Some aspects to the scrapbook that I found especially interesting is that there are a select few players who only post about their personal lives on their accounts these players do not bother to put any postings about their sport or team. Another thing I came across was that some players will only post and re post during the baseball season. Most MLB players are available on twitter all year to keep their promotions and fans updated but this is not the case in rare situations. Some California players are completely silent on twitter during the off season leaving fans to wonder where they went. Finally, another incident I found was that there are times when team accounts and players support other teams which are rare in the competitive world of sports.

Something especially strange is that Twitter verification gives the MLB and its players the privilege of having a greater impact on the twitter community to what is important for the sport and proves the limitations to the principle that all individuals are equal and deserve equal rights and opportunities.

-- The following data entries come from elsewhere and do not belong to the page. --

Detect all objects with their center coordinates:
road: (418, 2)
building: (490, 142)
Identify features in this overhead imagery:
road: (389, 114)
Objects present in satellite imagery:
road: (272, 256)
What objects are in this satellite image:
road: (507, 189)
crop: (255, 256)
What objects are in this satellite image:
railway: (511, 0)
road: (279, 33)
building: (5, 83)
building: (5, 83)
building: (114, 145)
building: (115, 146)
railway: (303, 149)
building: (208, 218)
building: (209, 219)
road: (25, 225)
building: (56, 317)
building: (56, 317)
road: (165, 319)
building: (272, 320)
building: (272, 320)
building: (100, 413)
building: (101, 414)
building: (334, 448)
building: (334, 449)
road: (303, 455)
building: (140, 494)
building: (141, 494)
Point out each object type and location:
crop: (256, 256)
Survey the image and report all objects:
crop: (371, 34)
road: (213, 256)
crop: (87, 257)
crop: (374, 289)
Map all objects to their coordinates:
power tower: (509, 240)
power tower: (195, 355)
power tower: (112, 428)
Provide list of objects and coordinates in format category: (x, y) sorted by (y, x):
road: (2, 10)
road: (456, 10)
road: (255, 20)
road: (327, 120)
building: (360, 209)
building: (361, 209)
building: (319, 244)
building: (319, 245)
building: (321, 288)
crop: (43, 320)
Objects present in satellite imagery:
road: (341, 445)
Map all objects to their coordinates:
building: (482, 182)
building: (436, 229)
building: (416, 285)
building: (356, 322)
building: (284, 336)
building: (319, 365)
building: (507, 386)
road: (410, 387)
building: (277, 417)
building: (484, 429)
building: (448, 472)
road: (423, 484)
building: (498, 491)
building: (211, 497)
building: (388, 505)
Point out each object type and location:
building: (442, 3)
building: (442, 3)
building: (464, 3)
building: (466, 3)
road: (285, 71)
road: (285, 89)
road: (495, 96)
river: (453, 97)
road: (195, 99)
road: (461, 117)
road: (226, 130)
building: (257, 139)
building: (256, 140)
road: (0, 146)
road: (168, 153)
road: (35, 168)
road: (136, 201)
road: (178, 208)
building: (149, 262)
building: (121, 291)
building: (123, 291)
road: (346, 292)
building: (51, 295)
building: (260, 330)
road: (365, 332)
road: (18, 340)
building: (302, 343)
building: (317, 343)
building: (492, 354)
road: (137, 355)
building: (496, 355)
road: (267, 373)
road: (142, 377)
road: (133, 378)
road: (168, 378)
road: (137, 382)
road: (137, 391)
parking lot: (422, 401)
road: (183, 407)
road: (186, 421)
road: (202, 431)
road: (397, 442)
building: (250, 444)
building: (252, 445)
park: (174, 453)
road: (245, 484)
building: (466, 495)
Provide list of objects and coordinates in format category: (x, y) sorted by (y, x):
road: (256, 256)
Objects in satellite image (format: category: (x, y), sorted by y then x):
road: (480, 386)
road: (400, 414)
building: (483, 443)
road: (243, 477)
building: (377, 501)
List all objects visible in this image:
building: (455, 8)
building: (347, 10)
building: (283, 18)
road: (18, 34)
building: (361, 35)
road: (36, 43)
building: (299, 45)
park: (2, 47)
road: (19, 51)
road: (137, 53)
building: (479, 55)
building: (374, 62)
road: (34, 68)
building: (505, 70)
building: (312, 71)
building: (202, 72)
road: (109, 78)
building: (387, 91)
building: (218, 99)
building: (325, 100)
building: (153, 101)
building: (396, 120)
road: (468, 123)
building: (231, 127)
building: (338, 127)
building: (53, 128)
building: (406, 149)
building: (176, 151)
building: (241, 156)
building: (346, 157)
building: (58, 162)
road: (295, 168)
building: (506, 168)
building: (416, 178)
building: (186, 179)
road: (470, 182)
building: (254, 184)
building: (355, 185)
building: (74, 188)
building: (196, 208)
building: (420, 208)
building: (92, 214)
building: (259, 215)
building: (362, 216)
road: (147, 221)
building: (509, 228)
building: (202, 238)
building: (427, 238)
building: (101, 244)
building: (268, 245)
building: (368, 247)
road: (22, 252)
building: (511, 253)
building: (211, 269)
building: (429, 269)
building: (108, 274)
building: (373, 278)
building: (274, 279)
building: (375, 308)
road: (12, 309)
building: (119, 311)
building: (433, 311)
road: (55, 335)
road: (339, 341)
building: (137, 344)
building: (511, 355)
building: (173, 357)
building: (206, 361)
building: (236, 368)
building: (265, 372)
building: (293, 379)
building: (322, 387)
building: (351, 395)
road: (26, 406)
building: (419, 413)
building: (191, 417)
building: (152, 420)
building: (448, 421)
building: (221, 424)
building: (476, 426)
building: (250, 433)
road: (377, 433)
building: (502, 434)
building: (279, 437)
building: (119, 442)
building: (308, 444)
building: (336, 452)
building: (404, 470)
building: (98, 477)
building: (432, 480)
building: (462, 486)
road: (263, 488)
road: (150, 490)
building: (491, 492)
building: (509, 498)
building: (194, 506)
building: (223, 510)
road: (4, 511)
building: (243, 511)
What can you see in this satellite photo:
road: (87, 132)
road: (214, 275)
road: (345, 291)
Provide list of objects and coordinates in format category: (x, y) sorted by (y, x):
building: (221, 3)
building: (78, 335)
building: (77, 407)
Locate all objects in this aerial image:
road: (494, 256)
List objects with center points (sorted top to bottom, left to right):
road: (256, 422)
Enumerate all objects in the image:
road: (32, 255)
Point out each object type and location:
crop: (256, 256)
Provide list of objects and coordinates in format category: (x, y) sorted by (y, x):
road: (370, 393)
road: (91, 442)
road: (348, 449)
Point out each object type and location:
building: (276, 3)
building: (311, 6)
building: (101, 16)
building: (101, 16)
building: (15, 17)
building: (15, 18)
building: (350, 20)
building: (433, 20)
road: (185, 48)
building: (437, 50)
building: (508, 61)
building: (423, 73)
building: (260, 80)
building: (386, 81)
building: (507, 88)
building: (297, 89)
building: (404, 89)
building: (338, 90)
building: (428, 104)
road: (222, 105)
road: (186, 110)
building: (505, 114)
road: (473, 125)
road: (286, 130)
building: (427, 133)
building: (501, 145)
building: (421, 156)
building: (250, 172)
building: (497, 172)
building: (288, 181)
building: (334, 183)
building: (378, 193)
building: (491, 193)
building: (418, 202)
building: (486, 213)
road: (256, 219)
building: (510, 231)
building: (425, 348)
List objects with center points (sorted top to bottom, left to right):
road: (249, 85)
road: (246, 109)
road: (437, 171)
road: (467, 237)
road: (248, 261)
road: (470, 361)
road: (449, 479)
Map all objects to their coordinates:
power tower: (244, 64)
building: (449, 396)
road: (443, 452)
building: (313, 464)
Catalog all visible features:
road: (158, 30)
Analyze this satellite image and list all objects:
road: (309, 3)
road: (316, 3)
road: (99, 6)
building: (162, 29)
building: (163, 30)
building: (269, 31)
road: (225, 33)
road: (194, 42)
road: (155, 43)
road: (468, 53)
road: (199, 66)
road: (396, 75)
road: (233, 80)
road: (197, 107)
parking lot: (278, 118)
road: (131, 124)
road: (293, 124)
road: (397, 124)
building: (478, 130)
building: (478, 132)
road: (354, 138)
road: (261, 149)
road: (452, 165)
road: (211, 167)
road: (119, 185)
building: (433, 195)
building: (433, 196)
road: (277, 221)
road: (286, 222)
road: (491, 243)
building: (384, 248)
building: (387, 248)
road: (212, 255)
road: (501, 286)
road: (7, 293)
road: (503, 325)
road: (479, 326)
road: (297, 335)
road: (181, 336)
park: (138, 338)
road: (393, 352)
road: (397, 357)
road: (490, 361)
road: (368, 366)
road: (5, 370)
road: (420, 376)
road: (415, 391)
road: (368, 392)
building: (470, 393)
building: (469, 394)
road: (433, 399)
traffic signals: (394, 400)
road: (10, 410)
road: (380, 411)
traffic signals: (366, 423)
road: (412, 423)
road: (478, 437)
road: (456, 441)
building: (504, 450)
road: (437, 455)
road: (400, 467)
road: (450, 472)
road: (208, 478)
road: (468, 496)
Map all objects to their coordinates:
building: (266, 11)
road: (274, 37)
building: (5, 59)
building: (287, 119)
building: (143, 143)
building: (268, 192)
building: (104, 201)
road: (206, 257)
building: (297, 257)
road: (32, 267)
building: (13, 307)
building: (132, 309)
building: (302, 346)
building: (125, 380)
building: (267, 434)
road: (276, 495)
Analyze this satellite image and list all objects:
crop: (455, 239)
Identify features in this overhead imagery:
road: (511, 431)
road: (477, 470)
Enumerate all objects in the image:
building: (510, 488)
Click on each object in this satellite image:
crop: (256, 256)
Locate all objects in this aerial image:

Every individual present on twitter and social media is meant to have an impact and are left open to criticism. Twitter is meant for equal freedom to share opinions, criticism, and expression. The argument can be made that everyone on twitter is equal and impactful through their opinions of social media but because of the assumptions about verifications and the status that they imply equality does not exist in this situation.

Another part of the scrapbook I found especially controversial involving Twitter as a social media platform for the MLB is the event that occurred through the official Twitter account for the San Francisco Giants baseball team who posted an update about one of the team’s game. The team account tried to symbolize this by adding three Ks to the opposing player’s name, which is what is used in scorekeeping to stand for a strike out. The tweet proved to be offensive to the twitter community as it seemed to refer to the Ku Klux Klan and a disrespectful word about the Jewish community. As far as I can see, the team thought of twitter as another quick way to update fans on the events of a game. It expected those who would see the tweet to understand baseball and had not thought about outside perspectives that did not pertain to baseball. Those who followed the account and the accounts of those who shared the tweet did not think about only baseball when seeing the tweet. They saw the three Ks together and a word that they recognized as offensive. Many times in the Twitter culture people are thought to put “hidden” meanings in their tweets, such as the culture of “indirect tweeting”.

Like many people in the Twitter world I felt that being a verified account was a form of status and not just a way for the company to verify someone’s account is ran by them. Twitter is filled with different media ideologies where some people view tweets as serious opinions while others few the posts as meaningless rants or words. The MLB Twitter world is more complex in the way that teams and players must promote and represent themselves while be respectful and aware of other ideologies given that the seem to have a uncontrollable higher status after being verified accounts.